Hospitals are seeking to reduce the nosocomial—or hospital-induced—infection rate, and Talsma believes her research may help them do that and, in doing so, improve patient outcomes and lower costs. She hopes to help hospitals reduce infections by measuring the effects of certain perioperative practices and processes as well as operating room staffing policies.

“Getting to zero may not be likely, but we think we can reduce it a lot more,” she says.

Solution: To find ways to minimize the risk of postoperative infection, Talsma and her colleagues are evaluating perioperative practices and processes using a network of Michigan hospitals.

She is currently collecting data on how nurses prepare a patient’s skin for surgery and is linking these processes with patient outcomes. She hopes to answer questions like the following: Do hospital policies help staff follow recommended practices? What is the best combination of skin preparation agents and prophylactic antibiotics to reduce infections? What factors successfully reduce traffic in and out of the operating room?

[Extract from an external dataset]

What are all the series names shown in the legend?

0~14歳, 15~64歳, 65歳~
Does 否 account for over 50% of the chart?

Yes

Talsma’s initial findings suggest that there is significant variation in skin preparation practices and how operating room staffing arrangements are made. She and her colleagues are currently conducting analyses to better understand the health systems or contextual factors that contribute to such practices or staffing arrangements.

Talsma began this program of research in 2008, when she was named a member of the very first cohort of RWJF Nurse Faculty Scholars. She has received annual renewable funding for the project, called Perioperative Outcomes Initiative (POI), from BlueCross BlueShield of Michigan (BCBSM) / BlueCare Network (BCN).

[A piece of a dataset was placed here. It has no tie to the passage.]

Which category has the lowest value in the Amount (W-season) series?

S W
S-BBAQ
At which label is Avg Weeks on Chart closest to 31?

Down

For the project, 18 hospitals in Michigan track data and share the results with participating hospitals to initiate local improvement projects. Talsma and her colleagues analyze the data, write baseline reports and prepare graphics that are reviewed with hospital leadership. The information is also disseminated via conference calls called “Clinical Seminars.” Hospitals are encouraged to review their own results and determine if procedural or policy changes are needed to reduce infections and improve patient outcomes. “It’s a train-the-trainer model,” she says. “Hospital representatives are encouraged to share the materials at department meetings.”

This initial phase of baseline analyses aims to establish an understanding of perioperative practices and processes that are associated with optimum patient and hospital outcomes, and to build a foundation for further research. Findings are presented nationally and submitted in manuscript form.

The novel approach allows for in-depth study and long-term evaluation of innovative practice-based interventions and both patient and hospital outcomes. “Our analyses have led to the development of two operating room staffing measures that highlighted an association with patient outcomes such as infections,” she says. ”We have established a baseline performance of perioperative practices and processes. The next phase will focus on determining the impact of specific practices on outcomes.”

Talsma currently has several papers under review by academic journals and is invited to present findings at the Association of periOperative Registered Nurses (AORN) meeting in March. Her long-term goal is to develop an optimum health care delivery system aimed at improving outcomes, which would directly benefit patients and families. “I feel that we’re scraping the surface on understanding how the perioperative process affects outcomes,” she says. “The research is developing, and we are focusing our efforts on generating new knowledge to deliver high quality and safe patient care.”

RWJF Perspective: In 2008, Talsma was one of 15 inaugural junior nurse faculty nationwide to receive a Robert Wood Johnson Foundation Nurse Faculty Scholars award. The three-year, $350,000 grant supported her research into the relationship between hospital procedures and patient outcomes from a nursing perspective. The award also supported Talsma’s participation in a training program to help prepare her for academic leadership and translating evidence into policy and practice initiatives.

The goal of the RWJF Nurse Faculty Scholars program is to develop the next generation of national leaders in academic nursing through career development awards for outstanding junior nursing faculty.